| Problem |
Exactly reproduce all the records, keeping pictures out of the copy.

| Source records |
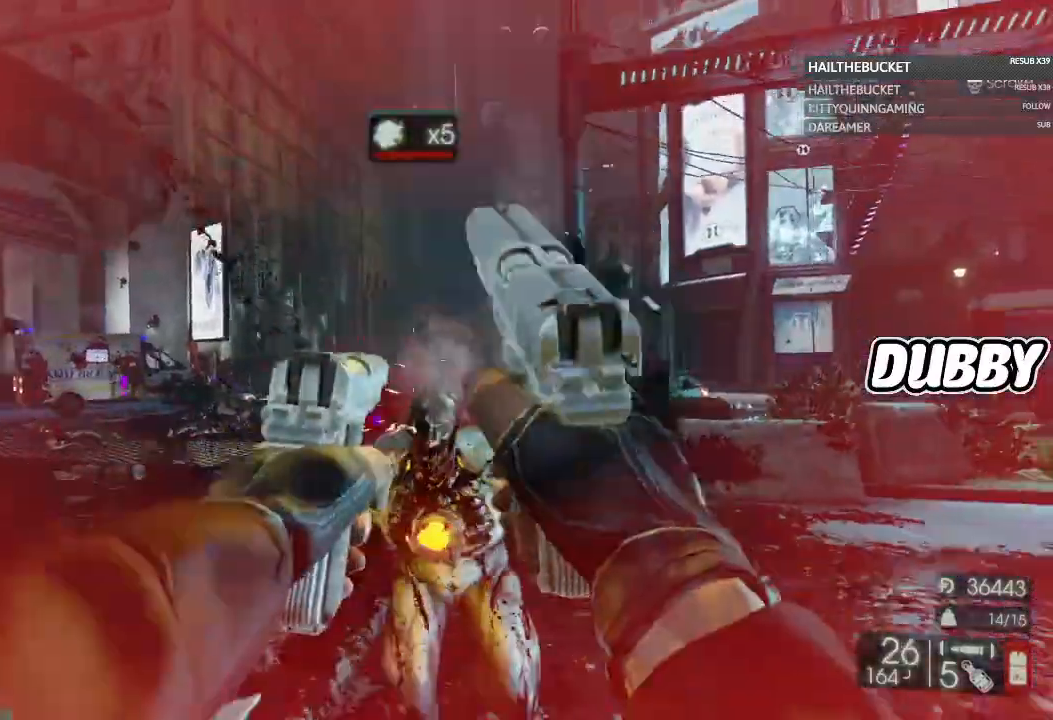
{"dt_ms": 500, "buttons": ["L2"], "left_stick": "center", "right_stick": "center", "button_events": [[417, "L2", "down"]]}
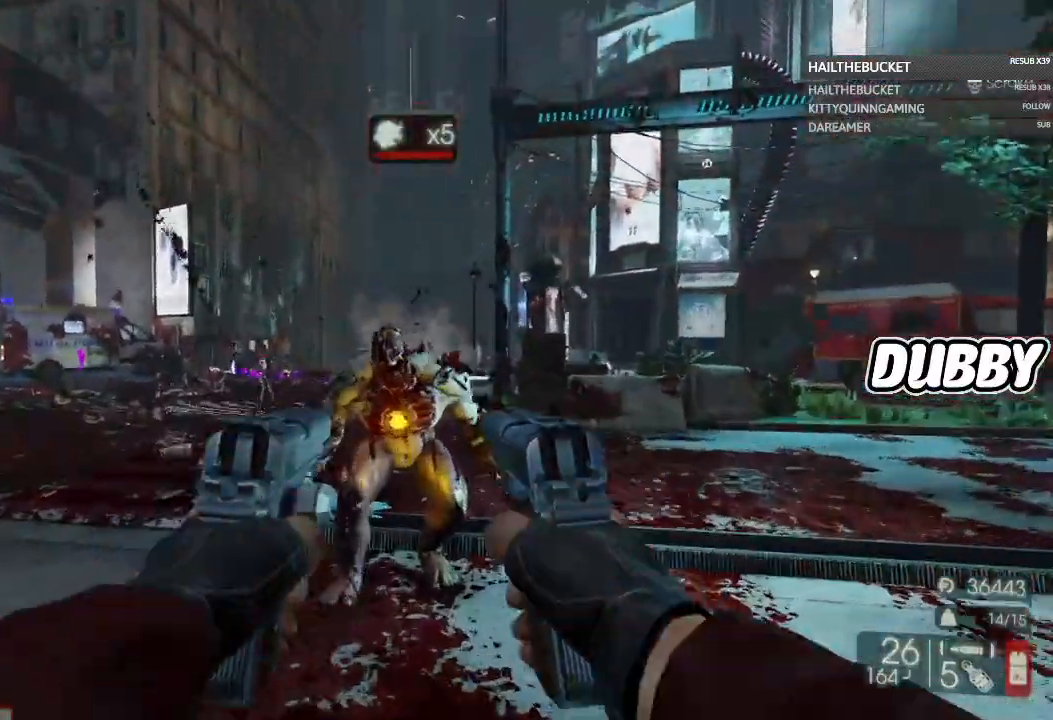
{"dt_ms": 500, "buttons": [], "left_stick": "up", "right_stick": "center", "button_events": [[83, "L2", "up"]]}
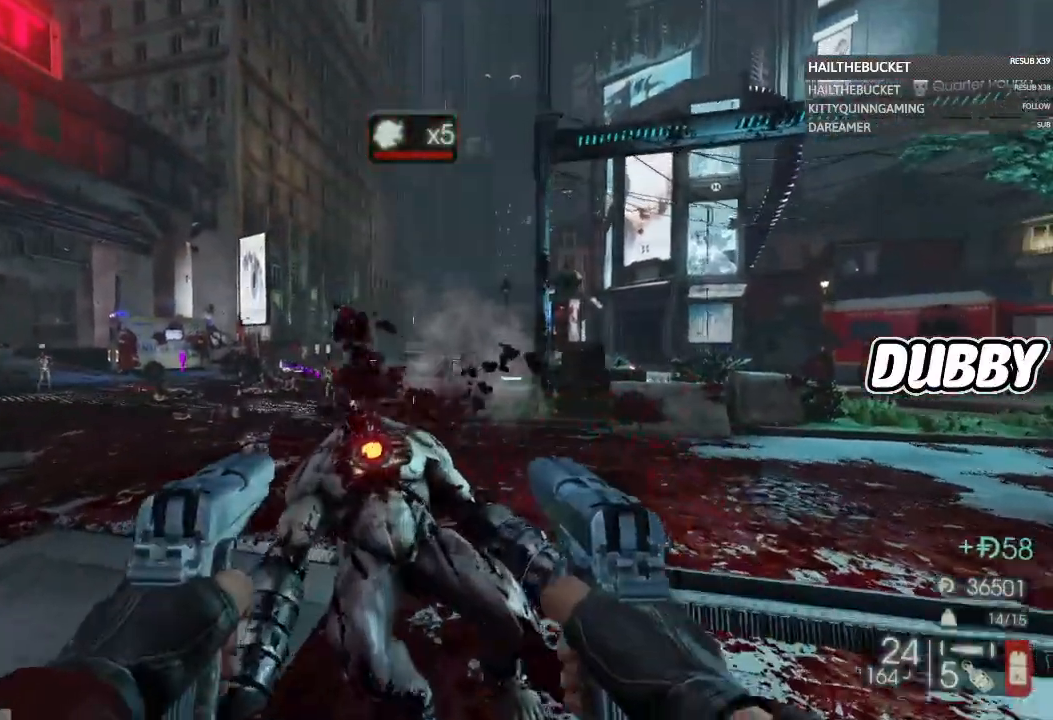
{"dt_ms": 500, "buttons": ["L2"], "left_stick": "up", "right_stick": "center", "button_events": [[500, "L2", "down"]]}
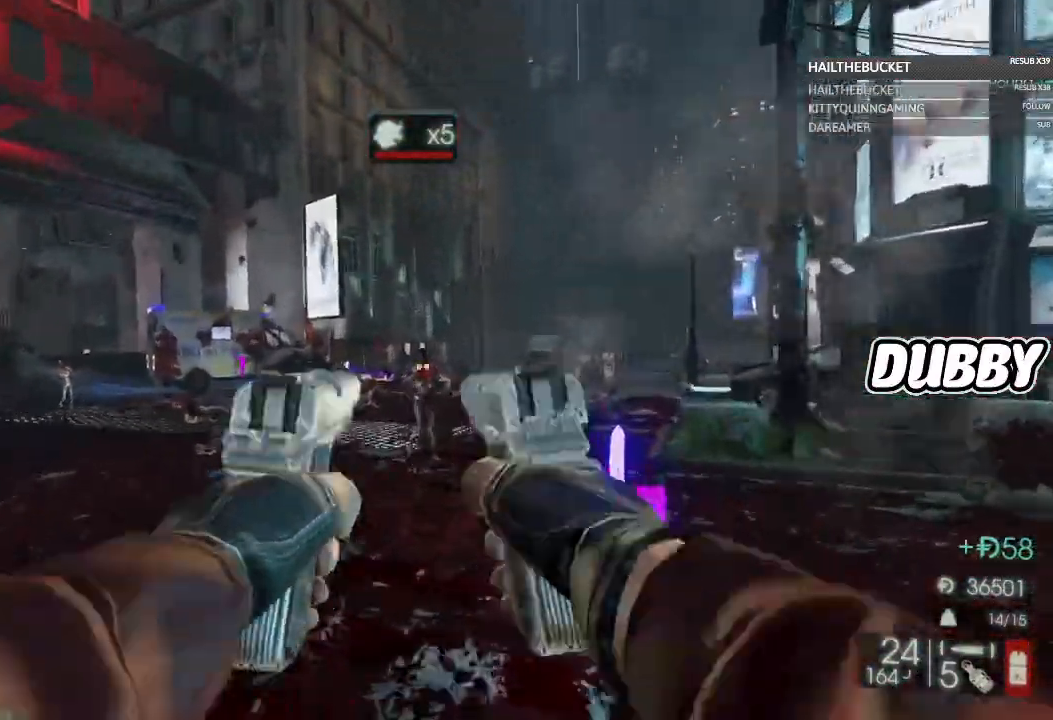
{"dt_ms": 500, "buttons": [], "left_stick": "up", "right_stick": "center", "button_events": [[433, "L2", "up"]]}
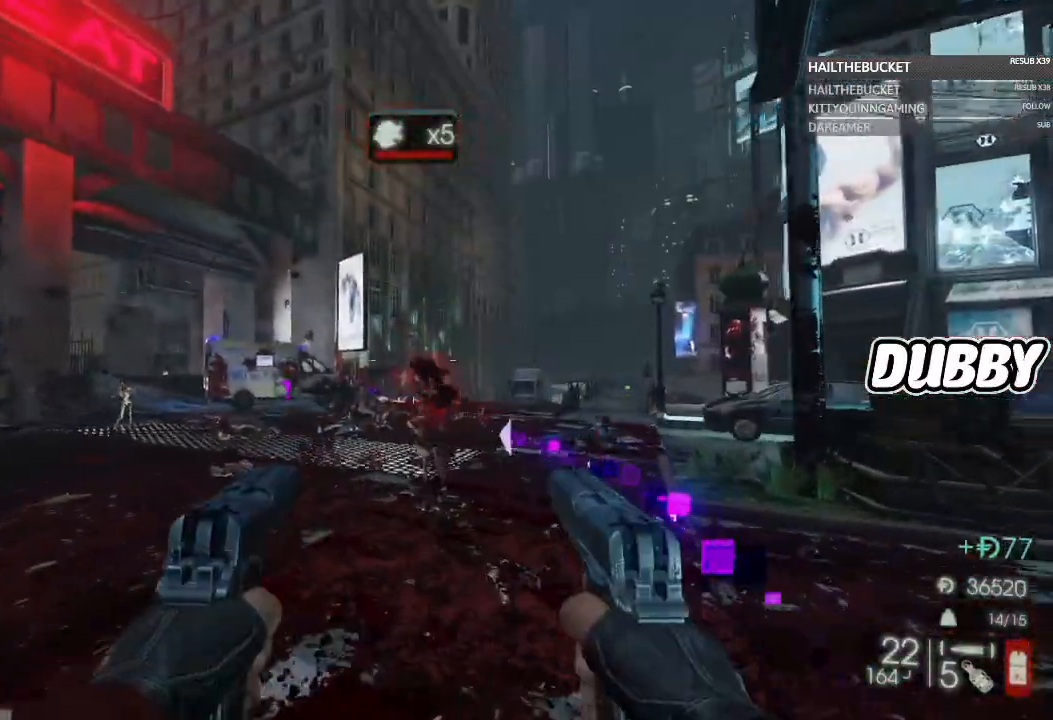
{"dt_ms": 500, "buttons": [], "left_stick": "up", "right_stick": "center", "button_events": []}
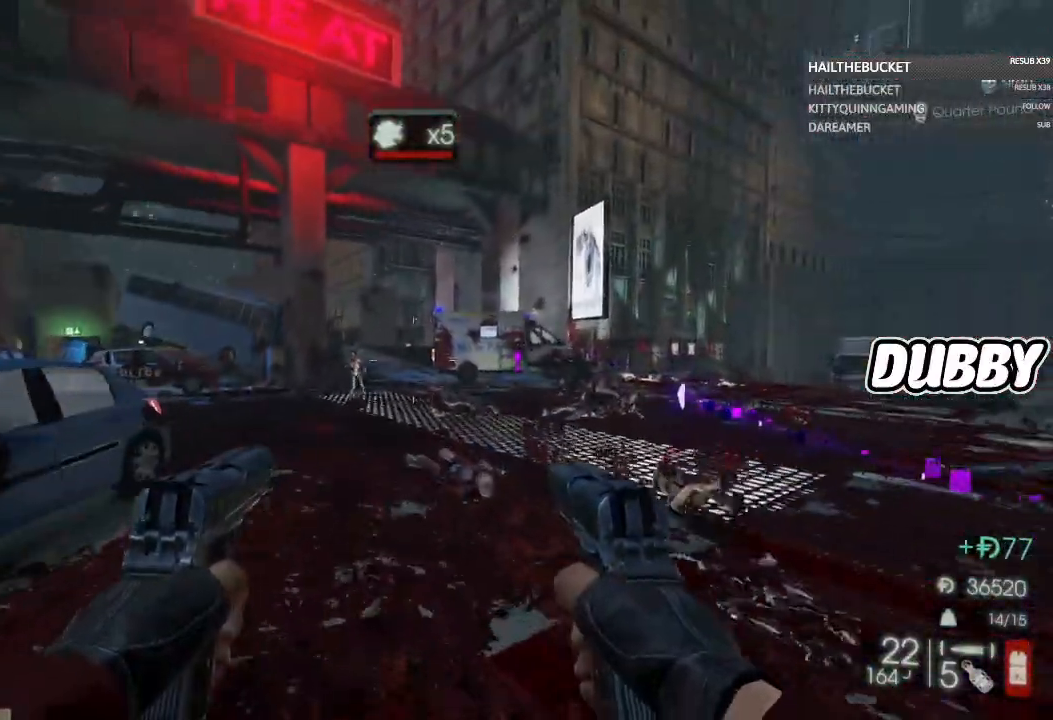
{"dt_ms": 500, "buttons": ["L2"], "left_stick": "up", "right_stick": "center", "button_events": [[333, "L2", "down"]]}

| Exercise result |
{"dt_ms": 500, "buttons": ["L2"], "left_stick": "center", "right_stick": "center", "button_events": [[417, "L2", "down"]]}
{"dt_ms": 500, "buttons": [], "left_stick": "up", "right_stick": "center", "button_events": [[83, "L2", "up"]]}
{"dt_ms": 500, "buttons": ["L2"], "left_stick": "up", "right_stick": "center", "button_events": [[500, "L2", "down"]]}
{"dt_ms": 500, "buttons": [], "left_stick": "up", "right_stick": "center", "button_events": [[433, "L2", "up"]]}
{"dt_ms": 500, "buttons": [], "left_stick": "up", "right_stick": "center", "button_events": []}
{"dt_ms": 500, "buttons": ["L2"], "left_stick": "up", "right_stick": "center", "button_events": [[333, "L2", "down"]]}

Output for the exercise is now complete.